I consider these comfort reads in the sense that I know what I'm going to get, there are characters I like and look forward to "catching up with" and Ms Roberts does have a style that is easy to read. They're my go to reread when I don't have a lot of time but do want to read something but don't want to have to pay too much attention.

Fev 5, 1:38 pm

>62 rhian_of_oz: have you read all 58?!

Editado: Fev 5, 5:09 pm

Good luck with your February plans, Rhian. That is a long list!

Don't worry about lurking, I tend to lurk on many threads as well.

The Palmer books sound interesting. I might give the first one a try to see...

I had mixed feelings about Horse; I found the horse's story the most interesting and would almost have preferred that she write it as nonfiction. The different timelines didn't really work for me.

Fev 5, 11:53 pm

>63 dchaikin: I have indeed! As well as some of the novellas and short stories.

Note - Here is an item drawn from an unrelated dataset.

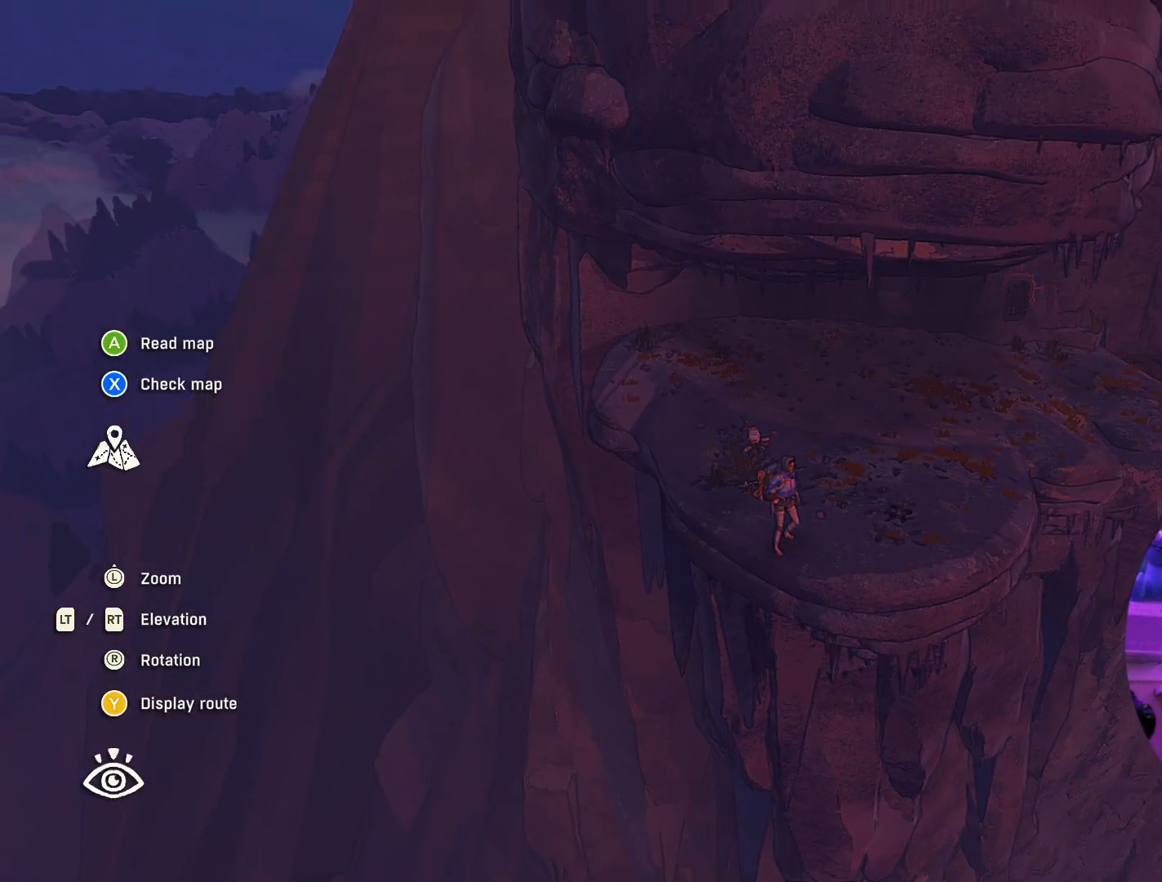
{"buttons": [], "left_stick": "down-right", "right_stick": "down", "events": [[33, "left_stick", "down-right"], [67, "right_stick", "right"], [150, "right_stick", "down-right"], [333, "right_stick", "down"]]}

The first one was published in 1995 which is nearly 30 years ago. This horrified me (so long!) and then I remembered that this is not the longest series I read.

As far as I can tell I've been reading the Alex Delaware and Vorkosigan series since 1990. Though neither of these writers is quite as prolific as Ms Roberts.

Fev 6, 12:06 am

>64 BLBera: Yes it is a long list which I use less as an aspiration and more of a way to make book selection easier. Even this goal is questionable - my first read wasn't on the list and I'm about to head to the library to pick up two books that also aren't on the list 🙂.

I'd be interested to see what you think about Too Like The Lightning if you get around to reading it. I've started the second one but it's too early to tell how well I remember it.

I didn't mind that Horse was fiction but I think I would be more positive about it if the later two timelines had been better handled. They didn't *quite* feel like padding but they weren't far off.

Fev 6, 6:28 am

>65 rhian_of_oz: 1995 is just yesterday. 🙂 That’s pretty cool you have read them all! I’m impressed!

Fev 7, 12:18 am

The Future by Naomi Alderman

I read this for bookclub so I wanted to wait until after our meeting before writing my review because talking about the book helped me clarify my thoughts, and sometimes hearing other perspectives can change mine.

We start the story with three tech billionaires receiving notification that the world is ending and for them to enact their "evacuation plan". The rest of the book then describes the before and after of this event.

I really liked a lot of the components of this book, but when I'd finished it I was less sure that I really liked it overall. It's non-linear which I don't mind, but there were no indications of *when* we were, so often when I started a new chapter I had to take the time to figure out where it was in the timeline.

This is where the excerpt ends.